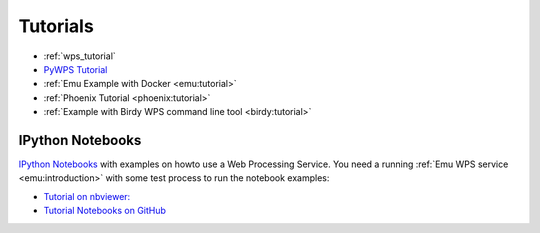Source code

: Tutorials
=========

* :ref:`wps_tutorial`
* `PyWPS Tutorial <http://pywps.wald.intevation.org/documentation/course/process/index.html>`_
* :ref:`Emu Example with Docker <emu:tutorial>`
* :ref:`Phoenix Tutorial <phoenix:tutorial>`
* :ref:`Example with Birdy WPS command line tool <birdy:tutorial>`

.. _notebooks:

IPython Notebooks
-----------------

`IPython Notebooks <http://ipython.org/notebook.html>`_ with examples on howto use a Web Processing Service.
You need a running :ref:`Emu WPS service <emu:introduction>` with some test process 
to run the notebook examples:

* `Tutorial on nbviewer: <http://nbviewer.ipython.org/github/bird-house/birdhouse-docs/tree/master/notebooks/tutorial/>`_
* `Tutorial Notebooks on GitHub <https://github.com/bird-house/birdhouse-docs/tree/master/notebooks/tutorial/>`_


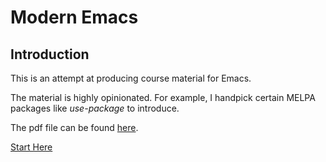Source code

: * Modern Emacs
** Introduction
This is an attempt at producing course material for Emacs.

The material is highly opinionated. For example, I handpick certain MELPA packages like /use-package/ to introduce.

The pdf file can be found [[./hacking-emacs.pdf][here]].

[[file:modern-emacs.org][Start Here]]
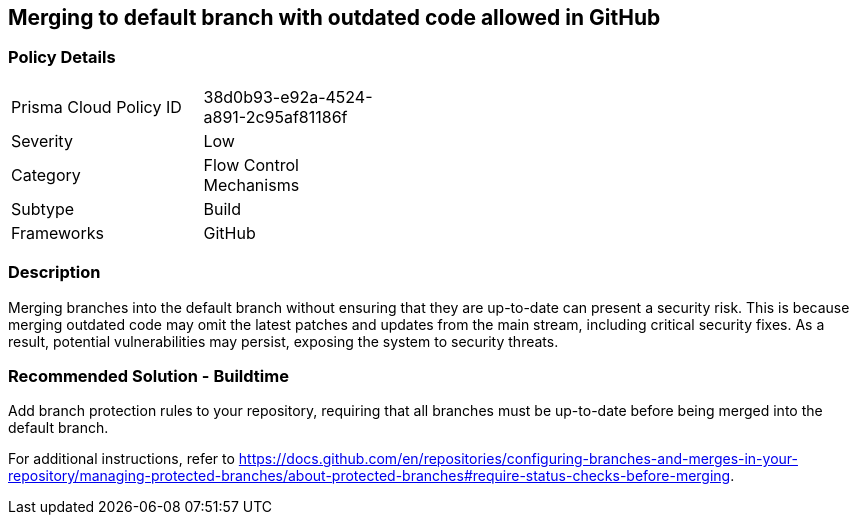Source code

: == Merging to default branch with outdated code allowed in GitHub  

=== Policy Details 

[width=45%]
[cols="1,1"]
|=== 

|Prisma Cloud Policy ID 
|38d0b93-e92a-4524-a891-2c95af81186f 

|Severity
|Low
// add severity level

|Category
|Flow Control Mechanisms 
// add category+link

|Subtype
|Build
// add subtype-build/runtime

|Frameworks
|GitHub

|=== 

=== Description 

Merging branches into the default branch without ensuring that they are up-to-date can present a security risk. This is because merging outdated code may omit the latest patches and updates from the main stream, including critical security fixes. As a result, potential vulnerabilities may persist, exposing the system to security threats.

=== Recommended Solution - Buildtime

Add branch protection rules to your repository, requiring that all branches must be up-to-date before being merged into the default branch.

For additional instructions, refer to https://docs.github.com/en/repositories/configuring-branches-and-merges-in-your-repository/managing-protected-branches/about-protected-branches#require-status-checks-before-merging.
--------------------------------
* **WHAT IS EXPECTED**
For the string "tree", work out how many lines of the data contain it; answer with the number alone.

* **RESULT OF THE TASK**
2